## TESTO FORNITO:
━━━━━━━━━━━━━━━━

Excite

Mercato immobiliare: in Italia la situazione resta difficile

Secondo il bilancio delle vendite del primo trimestre del 2011 è emerso quanto sia ancora difficile e stazionaria la situazione del mercato immobiliare in Italia. Nonostante la previsione che alla fine del 2010 voleva in rialzo le quotazioni di vendita in ambito residenziale, nei mesi successivi la situazione ha imboccato una fase calante che ha letteralmente bloccato il mercato. Ecco quanto è emerso in sostanza dallo studio dell'Osservatorio Nomisma sul mercato immobiliare italiano presentato nelle scorse settimane a Bologna.

Dopo i primi due trimestri del 2010 in netta crescita, con punte del +3,4%, l'ultimo trimestre ha fatto registrare un calo progressivo fino a toccare il -3,4% e attestando quindi le quotazioni del mercato immobiliare a un misero 0,1% su base annua. Analizzando l'andamento immobiliare delle 13 aree metropolitane ( Milano, Roma, Bologna, Torino, Napoli, Bari, Cagliari, Catania, Firenze, Genova, Padova, Palermo, Venezia) e le 13 aeree intermedie (Ancona, Bergamo, Brescia, Livorno, Messina, Modena, Novara, Parma, Perugia, Salerno, Taranto, Trieste, Verona) del territorio nazionale prese in esame, Nomisma ha rilevato che si è attenuata la perdita di valore degli immobili (soprattutto rispetto al calo del 2009), ma è aumentato il numero delle case invendute poichè l'offerta ha superato ormai la domanda.

Ne consegue una decisiva inversione di tendenza che premia principalmente l'acquisto della prima casa, per un buon 55% del totale del mercato. Crolla invece la domanda delle seconde case, scesa al 5,3%, mentre si mantiene a buoni livelli la domanda degli immobili residenziali a titolo di investimento finanziario, fermo al 13,3% del totale. Secondo una ricerca di Tecnocasa è emerso anche che"gli immobili posizionati ai piani alti, luminosi e con spazi esterni incontrano sempre il favore degli acquirenti. Al contrario, le case che non presentano queste caratteristiche, così come quelle in cattivo stato di conservazione, hanno subito discreti ribassi di prezzo."

━━━━━━━━━━━━━━━━

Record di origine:
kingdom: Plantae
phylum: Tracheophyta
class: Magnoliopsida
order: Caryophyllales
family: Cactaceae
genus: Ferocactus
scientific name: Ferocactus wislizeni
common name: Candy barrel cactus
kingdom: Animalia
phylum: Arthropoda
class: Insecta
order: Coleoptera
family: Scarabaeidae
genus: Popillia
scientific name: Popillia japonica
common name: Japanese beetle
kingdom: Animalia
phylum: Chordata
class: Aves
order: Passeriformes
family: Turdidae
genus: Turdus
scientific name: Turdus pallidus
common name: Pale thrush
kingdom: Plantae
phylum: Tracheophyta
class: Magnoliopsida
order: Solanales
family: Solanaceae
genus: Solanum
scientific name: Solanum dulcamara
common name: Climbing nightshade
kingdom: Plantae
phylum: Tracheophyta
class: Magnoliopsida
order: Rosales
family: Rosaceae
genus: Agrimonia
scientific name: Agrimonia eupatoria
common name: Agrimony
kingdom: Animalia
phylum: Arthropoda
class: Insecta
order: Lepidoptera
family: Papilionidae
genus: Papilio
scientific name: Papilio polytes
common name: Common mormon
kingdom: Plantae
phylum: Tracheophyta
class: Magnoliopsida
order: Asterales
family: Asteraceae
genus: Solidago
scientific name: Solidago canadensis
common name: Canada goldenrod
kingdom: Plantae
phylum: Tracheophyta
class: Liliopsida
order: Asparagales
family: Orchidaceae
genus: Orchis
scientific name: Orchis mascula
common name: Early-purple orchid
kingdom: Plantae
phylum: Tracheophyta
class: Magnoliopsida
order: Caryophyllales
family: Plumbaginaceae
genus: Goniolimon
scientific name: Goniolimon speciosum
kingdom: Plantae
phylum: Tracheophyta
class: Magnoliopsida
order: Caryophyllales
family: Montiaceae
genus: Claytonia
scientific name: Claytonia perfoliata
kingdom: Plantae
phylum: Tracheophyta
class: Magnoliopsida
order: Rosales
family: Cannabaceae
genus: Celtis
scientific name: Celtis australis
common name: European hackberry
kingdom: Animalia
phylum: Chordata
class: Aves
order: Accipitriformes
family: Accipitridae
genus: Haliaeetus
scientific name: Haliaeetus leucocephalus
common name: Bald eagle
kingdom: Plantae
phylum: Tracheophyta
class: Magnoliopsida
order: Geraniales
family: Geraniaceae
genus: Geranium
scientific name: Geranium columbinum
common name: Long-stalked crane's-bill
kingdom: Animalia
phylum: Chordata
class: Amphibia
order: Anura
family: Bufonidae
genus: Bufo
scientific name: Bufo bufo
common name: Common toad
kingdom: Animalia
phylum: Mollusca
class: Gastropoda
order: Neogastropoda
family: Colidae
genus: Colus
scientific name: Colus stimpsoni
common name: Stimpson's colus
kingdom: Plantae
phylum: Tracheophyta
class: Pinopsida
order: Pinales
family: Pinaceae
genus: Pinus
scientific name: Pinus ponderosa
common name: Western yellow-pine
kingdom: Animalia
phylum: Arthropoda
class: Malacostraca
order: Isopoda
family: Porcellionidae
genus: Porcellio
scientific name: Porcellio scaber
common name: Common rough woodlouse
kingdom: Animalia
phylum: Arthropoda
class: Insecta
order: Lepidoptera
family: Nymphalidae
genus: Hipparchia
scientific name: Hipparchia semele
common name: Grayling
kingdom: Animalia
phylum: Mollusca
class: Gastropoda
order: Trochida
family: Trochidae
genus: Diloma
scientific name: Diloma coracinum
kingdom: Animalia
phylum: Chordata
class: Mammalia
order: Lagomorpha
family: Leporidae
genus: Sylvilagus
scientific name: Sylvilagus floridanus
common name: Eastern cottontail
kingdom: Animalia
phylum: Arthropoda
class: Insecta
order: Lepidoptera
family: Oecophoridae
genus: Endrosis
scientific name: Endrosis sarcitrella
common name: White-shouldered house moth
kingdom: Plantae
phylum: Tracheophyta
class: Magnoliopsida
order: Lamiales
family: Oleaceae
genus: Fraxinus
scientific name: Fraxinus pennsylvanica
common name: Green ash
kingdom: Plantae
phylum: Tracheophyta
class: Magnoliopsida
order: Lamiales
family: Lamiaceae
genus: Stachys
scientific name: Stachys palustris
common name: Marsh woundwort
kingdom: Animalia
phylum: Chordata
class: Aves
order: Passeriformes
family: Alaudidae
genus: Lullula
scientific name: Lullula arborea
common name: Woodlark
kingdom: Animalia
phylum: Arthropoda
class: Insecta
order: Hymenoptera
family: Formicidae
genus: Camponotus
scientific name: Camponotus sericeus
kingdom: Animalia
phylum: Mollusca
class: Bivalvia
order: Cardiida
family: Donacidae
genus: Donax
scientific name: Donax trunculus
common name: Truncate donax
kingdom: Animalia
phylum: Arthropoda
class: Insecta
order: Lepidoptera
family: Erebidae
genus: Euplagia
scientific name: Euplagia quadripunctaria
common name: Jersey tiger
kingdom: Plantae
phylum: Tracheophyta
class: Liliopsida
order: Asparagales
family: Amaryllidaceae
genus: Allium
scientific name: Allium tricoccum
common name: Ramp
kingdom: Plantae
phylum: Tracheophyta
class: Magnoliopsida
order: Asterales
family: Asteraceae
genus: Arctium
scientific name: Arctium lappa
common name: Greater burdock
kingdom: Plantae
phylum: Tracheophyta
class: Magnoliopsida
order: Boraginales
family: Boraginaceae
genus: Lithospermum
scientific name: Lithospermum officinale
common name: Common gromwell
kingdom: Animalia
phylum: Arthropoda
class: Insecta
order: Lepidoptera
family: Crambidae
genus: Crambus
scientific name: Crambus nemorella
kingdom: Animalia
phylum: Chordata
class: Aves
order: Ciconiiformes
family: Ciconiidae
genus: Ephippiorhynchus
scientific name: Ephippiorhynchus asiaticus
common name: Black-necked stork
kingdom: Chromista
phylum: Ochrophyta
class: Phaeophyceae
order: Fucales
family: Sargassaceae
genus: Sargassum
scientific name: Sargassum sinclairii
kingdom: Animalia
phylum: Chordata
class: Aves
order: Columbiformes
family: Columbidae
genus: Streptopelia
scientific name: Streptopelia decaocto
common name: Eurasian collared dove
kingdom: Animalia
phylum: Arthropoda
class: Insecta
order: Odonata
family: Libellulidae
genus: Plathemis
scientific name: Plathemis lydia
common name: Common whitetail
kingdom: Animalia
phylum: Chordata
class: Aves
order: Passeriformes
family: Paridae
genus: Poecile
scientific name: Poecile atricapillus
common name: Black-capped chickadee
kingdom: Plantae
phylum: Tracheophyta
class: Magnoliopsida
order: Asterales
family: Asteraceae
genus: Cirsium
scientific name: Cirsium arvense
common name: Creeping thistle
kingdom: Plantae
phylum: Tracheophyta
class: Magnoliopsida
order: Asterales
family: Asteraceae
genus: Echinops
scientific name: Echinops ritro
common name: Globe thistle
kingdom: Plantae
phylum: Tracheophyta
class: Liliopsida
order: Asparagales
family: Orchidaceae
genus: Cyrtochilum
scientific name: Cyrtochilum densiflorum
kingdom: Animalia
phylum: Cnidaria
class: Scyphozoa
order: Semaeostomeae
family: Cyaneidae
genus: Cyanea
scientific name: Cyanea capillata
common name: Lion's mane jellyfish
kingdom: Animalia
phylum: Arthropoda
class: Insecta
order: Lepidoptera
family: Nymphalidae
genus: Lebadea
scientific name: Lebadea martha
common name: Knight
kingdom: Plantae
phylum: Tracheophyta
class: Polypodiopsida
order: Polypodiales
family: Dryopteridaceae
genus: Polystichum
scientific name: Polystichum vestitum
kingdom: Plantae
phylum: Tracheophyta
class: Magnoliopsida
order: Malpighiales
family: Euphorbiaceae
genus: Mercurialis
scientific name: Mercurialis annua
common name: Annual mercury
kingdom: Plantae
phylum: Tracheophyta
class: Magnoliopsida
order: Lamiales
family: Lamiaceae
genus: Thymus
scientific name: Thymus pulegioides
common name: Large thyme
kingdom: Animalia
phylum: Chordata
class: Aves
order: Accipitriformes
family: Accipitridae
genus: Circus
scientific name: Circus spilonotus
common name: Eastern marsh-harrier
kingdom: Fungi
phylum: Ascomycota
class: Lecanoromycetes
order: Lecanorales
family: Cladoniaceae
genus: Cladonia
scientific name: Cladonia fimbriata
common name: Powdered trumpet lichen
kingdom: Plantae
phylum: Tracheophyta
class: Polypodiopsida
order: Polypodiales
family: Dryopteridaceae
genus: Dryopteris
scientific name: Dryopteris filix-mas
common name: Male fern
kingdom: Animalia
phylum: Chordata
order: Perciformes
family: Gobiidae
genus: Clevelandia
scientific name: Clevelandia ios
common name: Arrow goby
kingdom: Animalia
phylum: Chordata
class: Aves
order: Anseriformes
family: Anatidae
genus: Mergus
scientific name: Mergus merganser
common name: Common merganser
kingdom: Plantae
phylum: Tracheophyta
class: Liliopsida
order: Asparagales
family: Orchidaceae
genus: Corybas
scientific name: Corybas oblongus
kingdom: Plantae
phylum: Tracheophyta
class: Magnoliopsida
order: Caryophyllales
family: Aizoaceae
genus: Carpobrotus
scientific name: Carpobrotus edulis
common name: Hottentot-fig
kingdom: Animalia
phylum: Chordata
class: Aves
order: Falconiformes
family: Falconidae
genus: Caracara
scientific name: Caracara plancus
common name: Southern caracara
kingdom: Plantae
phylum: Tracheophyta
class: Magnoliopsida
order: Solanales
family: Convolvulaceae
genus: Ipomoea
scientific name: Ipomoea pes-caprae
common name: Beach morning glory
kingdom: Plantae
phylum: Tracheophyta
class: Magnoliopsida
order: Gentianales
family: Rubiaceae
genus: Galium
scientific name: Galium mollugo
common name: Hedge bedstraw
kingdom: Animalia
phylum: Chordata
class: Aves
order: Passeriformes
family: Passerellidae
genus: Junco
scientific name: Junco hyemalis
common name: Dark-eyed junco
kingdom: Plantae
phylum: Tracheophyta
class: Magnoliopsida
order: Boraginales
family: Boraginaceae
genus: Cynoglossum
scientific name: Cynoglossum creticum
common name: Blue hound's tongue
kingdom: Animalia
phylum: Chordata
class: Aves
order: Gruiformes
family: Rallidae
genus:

━━━━━━━━━━━━━━━━

## ESERCIZI DA SVOLGERE:
1. Trascrivi parola per parola il testo sul mercato immobiliare, tutto quanto va da "Mercato immobiliare: in" giù fino a "settimane a Bologna.".
2. Secondo il testo sul mercato immobiliare, a quale percentuale del totale è scesa la domanda delle seconde case?
Per svolgere gli esercizi non occorre consultare i record.

## RISPOSTE PER ESERCIZIO:
1.
Mercato immobiliare: in Italia la situazione resta difficile

Secondo il bilancio delle vendite del primo trimestre del 2011 è emerso quanto sia ancora difficile e stazionaria la situazione del mercato immobiliare in Italia. Nonostante la previsione che alla fine del 2010 voleva in rialzo le quotazioni di vendita in ambito residenziale, nei mesi successivi la situazione ha imboccato una fase calante che ha letteralmente bloccato il mercato. Ecco quanto è emerso in sostanza dallo studio dell'Osservatorio Nomisma sul mercato immobiliare italiano presentato nelle scorse settimane a Bologna.

2. Al 5,3%.